■ Page text ■
I personally fall on the side of trying not to use swear words, especially loudly, while camping. While you my fall on the other side, I think there is good advice for everyone. Let’s dive in and face this head-on.
Users Of Swear Words
Let me start right off with this: I am not putting you down if you use swear words when you talk. That’s not the point of this. I think everyone at some point has used a curse word now and then. Some do it more than others, and that’s fine.
What this really comes down to is consideration for your camping neighbors. We all are guilty of having a self-centered attitude (me more than average, I think), and many times this is a good thing. Looking out for numero uno helps us to make decisions, to get ahead, and to not get into things that we feel uncomfortable with. So don’t think that this is a bad thing to have a self-centered approach from time to time, because it is not.
Instead, consider others around you when you are camping. Typically you don’t sprawl out your camping gear into other sites, right? You keep your stuff in your space, which is courteous and allows you to keep tabs on things so they don’t walk off. You also typically don’t invade other sites and intrude on others good times, as that’s just rude and you wouldn’t want someone to do that to you. The same approach applies to our use of language. Let’s face it, the outdoors is not a place where you can close yourself off from others when camping, as there are usually many other campers around you. If you really wanted solitude, you could camp in remote areas if that’s what you desire. But most of us just want to get out into nature and enjoy it. We also enjoy seeing others enjoy the outdoors as well, and we have this unwritten rule that unless you are in need of something, we want to be left alone with our own group. This includes hearing a lot of loud shouting and foul language.
Now, to be fair, life is not always a bed of roses. Sometimes we get angry or upset about something. Sometimes when that happens we say things that we end up regretting. That’s understandable, and it happens sometimes even when camping where things are supposed to go right. I think we all can forgive someone in this situation. When it becomes a problem is when the language used is more commonplace, and especially when it is used with a louder voice. Consider your camping neighbors who have young children. They may not want them to hear adults using words like that. We all want to have our children maintain their innocence as long as possible, because when its gone, its gone. Also, perhaps there are adults who wish to not hear that sort of language, and this can be for any number of reasons. Again, this all comes down to consideration for your camping neighbors.
If you find yourself using colorful language while you camp, consider trying to tone it down a bit in consideration of your neighbors. This might not be that easy, but it will be appreciated.

■ Assignment ■
Continue the passage on swearing at campsites from the point where it ends.

■ Dataset entries ■
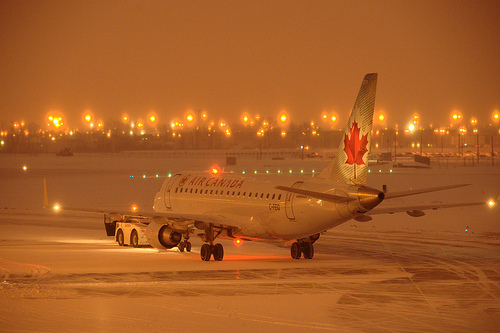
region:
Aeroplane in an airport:
[147, 73, 381, 268]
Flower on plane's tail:
[340, 115, 370, 178]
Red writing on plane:
[184, 171, 244, 190]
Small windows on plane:
[173, 185, 283, 205]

■ Final answer ■
Hearers of Swear Words
I fall on the end of the language spectrum that trys not to use swear words very much, though some days are better than others. When camping, I try to use that time to relax, which helps in not using swear words as much, partly because I’m taking a nap and not talking! But I will occasionally hear one of my camping neighbors using an expletive. As a hearer of these words, I try to make sense of its use by looking at the context, and I think this is important for us on the receiving end of this language.
As I mentioned previously, sometimes life just doesn’t want to go right for us on a given day (or week). We get upset and let a few fly. Context would probably tell us as the hearers that this person isn’t having a good day for whatever reason. In that case, I would probably have sympathy for them and hope for a better rest of the day. Sometimes it might be an argument they are having, and I would again hope that it gets resolved quickly for all involved (including the neighbors having to hear said argument).
Where I start shaking my head is when I hear people just using swear words indiscriminately and as part of their everyday word choice. They use them like they were just like any other word, a descriptor of the word coming right after it. Its not said in anger or because they were upset, its just part of their vocabulary. This is where I would prefer not to hear so much profanity used, because it really doesn’t have much use, and what is said could be said just as effectively without the use of profanity.
So what can you do as a hearer of these words? Well, in many cases, the answer is “not much”. If it was in anger or someone having a bad day, I would just brush it off and let it go. We’ve all been there, so a little grace is appropriate, as that is what we would want if the situation was reversed. In the case of profanity being ingrained in their vocabulary, I do have a suggestion if it really bothers you. You could always ask the party to try to curb their use of profanity.
Now I know this is a tall order for some (maybe most) people. Its a bit of a confrontation, and most people aren’t fond of confrontations. But, often times, they just aren’t aware of how much they use swear words, or they were not even considering their neighbors. Especially if you have a good reason why you would like to have them tone down the swear words, most people will listen and try to be good neighbors. Now they might have an attitude about it, and its best to walk away and let them be. Additionally, if you’ve asked them nicely and they have agreed, but nothing really has changed, again its best to let it be. You’ve asked them once, no need to make a bigger deal out of it. If it really bothers you, perhaps it is worth it to switch campsites if others are available further away from them.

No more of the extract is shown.